##### EXTRAIT DE TEXTE #####
Kriss était tout le contraire, et se demandait fréquemment, avec souci et pertinence, si le mot choisi était bien le bon, le juste, si le ton, le son, traduiraient bien cette émotion qu'elle voulait nous offrir. J'ai découvert auprès d'elle la rigueur du travail qu'elle pouvait produire, et c'était vraiment une découverte de voir quelqu'un avec autant de talent, de savoir-faire, de facilité, se servir de toutes ces compétences, se compliquer l'instant, pour aller plus profond, plus fort, s'interroger sur la portée d'une phrase, son importance, son chant propre parmi les autres. Une découverte et une leçon.
Pourquoi vous parlerai-je de radio ?
Parce que Kriss apprit que Jacques Pradel allait avoir en charge une émission de deux heures tous les soirs "Adrénaline" et qu'il cherchait des pigistes qui pourraient lui apporter les sujets quotidiens. Je le rencontrai donc. Je fis des reportages, Et un jour je croisais le chemin d'une danseuse, que je revis et à qui je montrai mon travail photographique sur Dennis Wayne et les danseurs de Maguy Marin en répétition. Elle était intéressée et me demanda si je faisais encore de la photographie. Non, bien loin de moi, mais cette attention qu'elle avait manifestée à mon travail était le premier retour que j'avais de ces prises de vues. Je lui expliquai que je m'intéressai à ce qui pouvait être un peu hors du commun (c'était le principe d'Adrénaline) et elle me parla d'une jeune femme qui pratiquait une activité relevant du butoh "Body Weather" ou la "Météorologie du Corps", un enseignement que Katy Roulaud, la jeune femme en question, avait vécue auprès de Min Tanaka. Je la rencontrai. J'avais remis sans le savoir un pied dans la danse.
La liberté des radios libres s'étiolait, Adrénaline allait cesser, j'avais un emploi à mi-temps qui me permettait d'avoir du temps et début mars 1985 je reprenais le chemin de la scène, et découvrais celui des théâtres, avec la Biennale de Danse du Val de Marne. Les beaux jours de la Danse Contemporaine sans le savoir non plus.
1992/93 la Danse Contemporaine est devenue une institution. Des Centres Chorégraphiques Nationaux sont créés, les jeunes chorégraphes ont peu vieilli mais sont devenus entités importantes. Il me semblait que la danse se stabilisait, se régularisait, que le feu d'artifice était donné et que la Fête gourmande touchait à sa fin. Moins de vigilance peut-être, donc moins de découvertes. Et j'ai quitté la danse.
Internet a ceci de bien, c'est que de fil en aiguille, de pages en pages, on se perd un peu, ou une information nous retient, et l'on échappe à son sujet pour faire d'autres belles découvertes.
Et ces derniers temps j'ai eu l'envie de revenir à la photographie, et la photographie de danse. Et je sais pourquoi.
Je vous l'avais bien dit : un petit curriculum très Vitae.
Je vous remercie, vous qui avez lu jusqu'à cette ligne, d'avoir pris le temps d'un peu mieux me connaître.
Et maintenant, le Bal nous attend. Bon pas, bon oeil. Et nous serons en bonnes Compagnies.
Je vous l'avais bien dit. Et bien à Vous.
#####
### [CONSIGNE]
Reprenez le passage du texte qui commence par « Je vous l'avais bien dit : un » et s'arrête après « bien à Vous. », en substituant « Spectacle » à « Bal ».
##### EXTRAITS DE DONNÉES #####
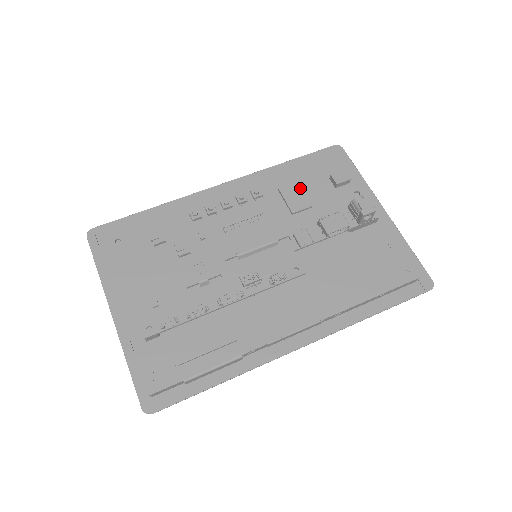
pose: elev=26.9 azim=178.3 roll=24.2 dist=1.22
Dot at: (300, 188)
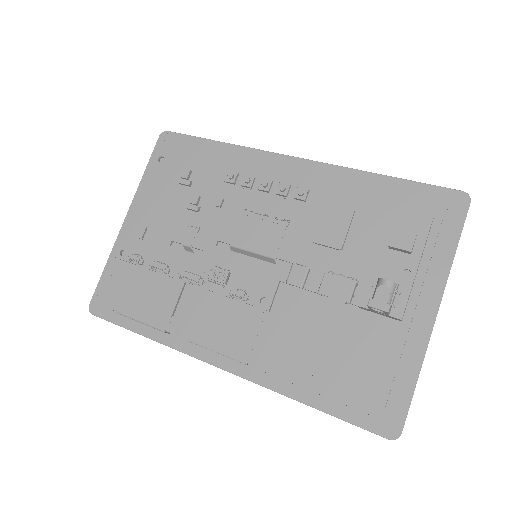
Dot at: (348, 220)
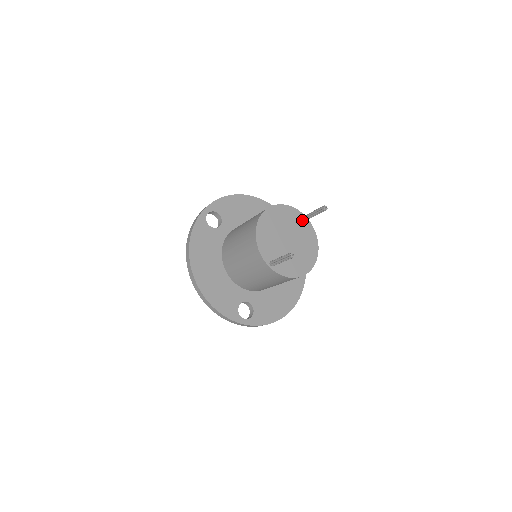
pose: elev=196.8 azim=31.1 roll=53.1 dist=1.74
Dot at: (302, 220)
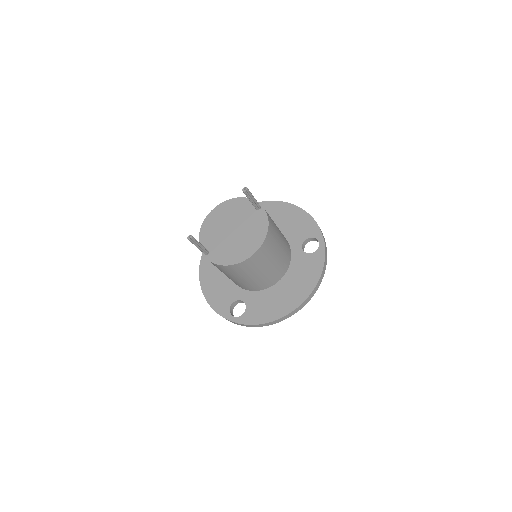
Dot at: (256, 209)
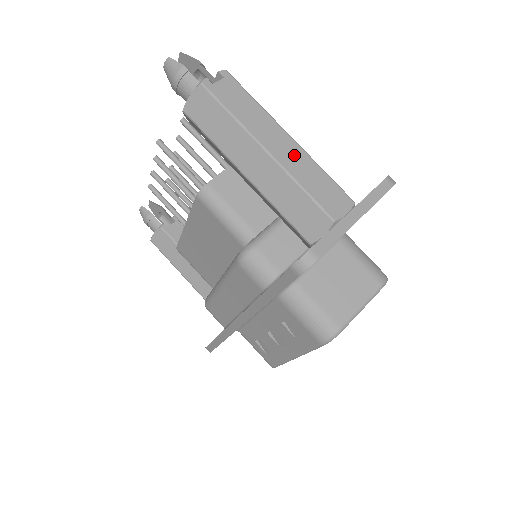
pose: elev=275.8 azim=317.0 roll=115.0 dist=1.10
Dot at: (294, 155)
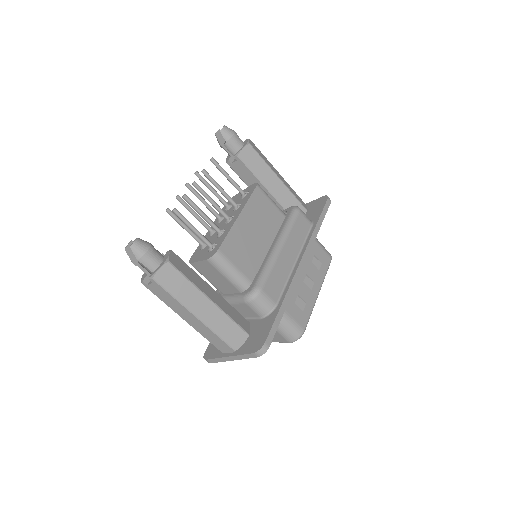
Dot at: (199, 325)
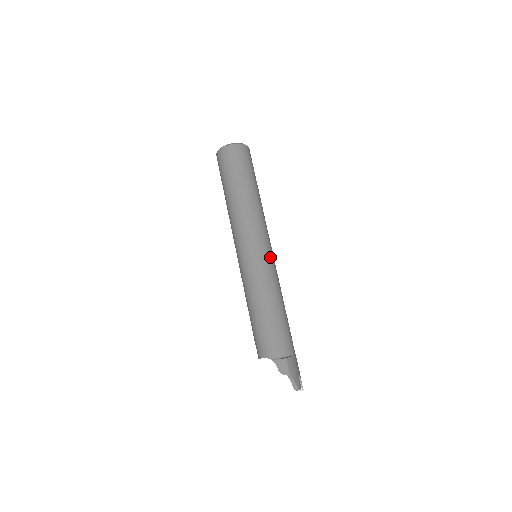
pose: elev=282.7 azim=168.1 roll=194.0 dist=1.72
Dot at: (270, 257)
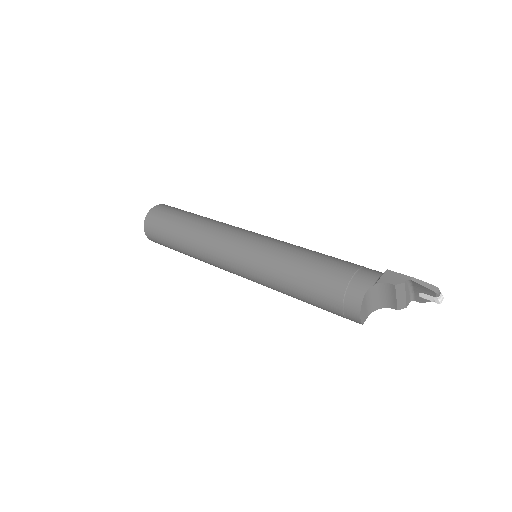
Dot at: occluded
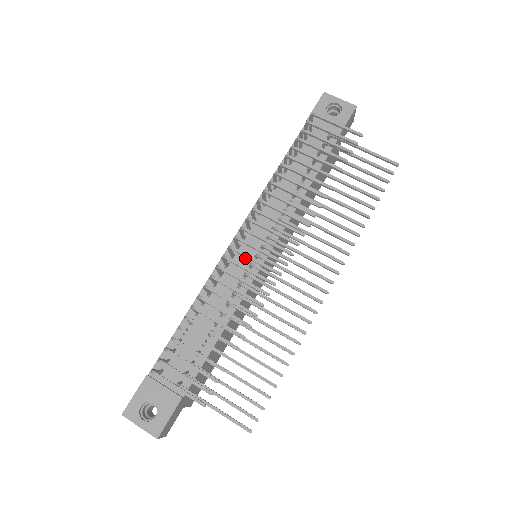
#####
##### EXTRAITS DE DONNÉES #####
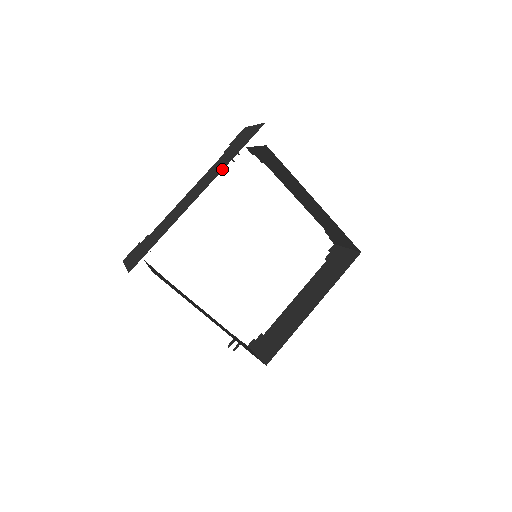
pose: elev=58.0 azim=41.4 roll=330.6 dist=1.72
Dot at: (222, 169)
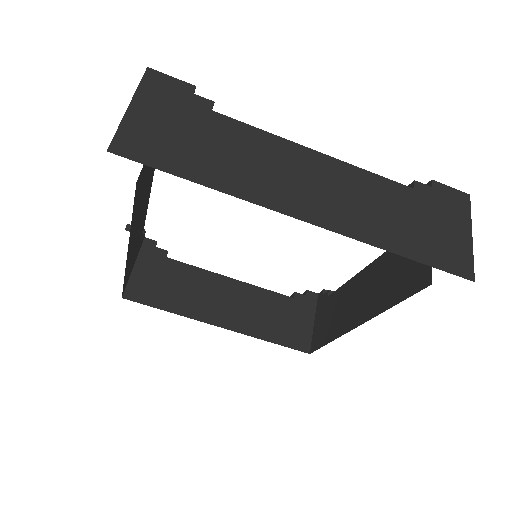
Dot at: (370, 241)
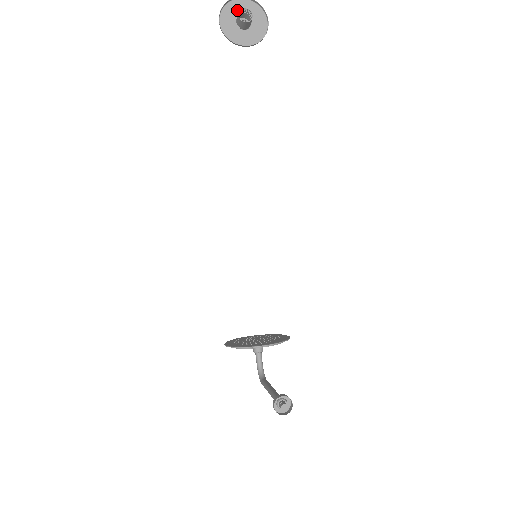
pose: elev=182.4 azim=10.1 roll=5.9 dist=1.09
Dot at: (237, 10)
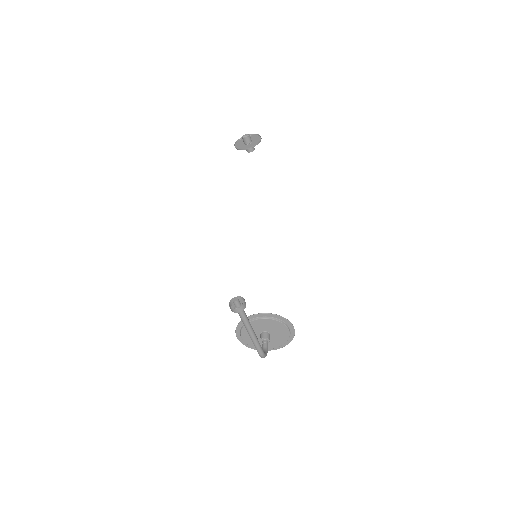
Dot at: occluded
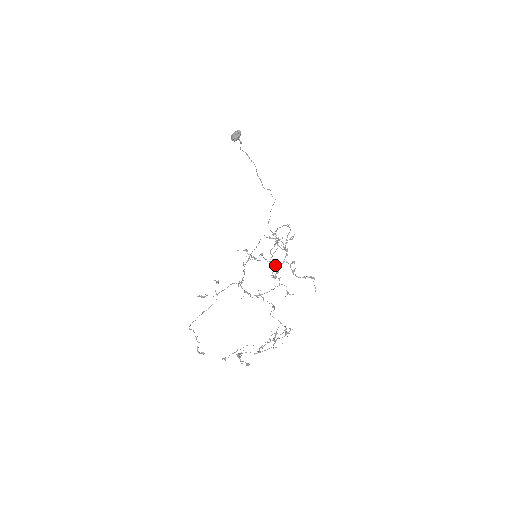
#####
### [RÉPONSE]
Je vous l'avais bien dit : un petit curriculum très Vitae.
Je vous remercie, vous qui avez lu jusqu'à cette ligne, d'avoir pris le temps d'un peu mieux me connaître.
Et maintenant, le Spectacle nous attend. Bon pas, bon oeil. Et nous serons en bonnes Compagnies.
Je vous l'avais bien dit. Et bien à Vous.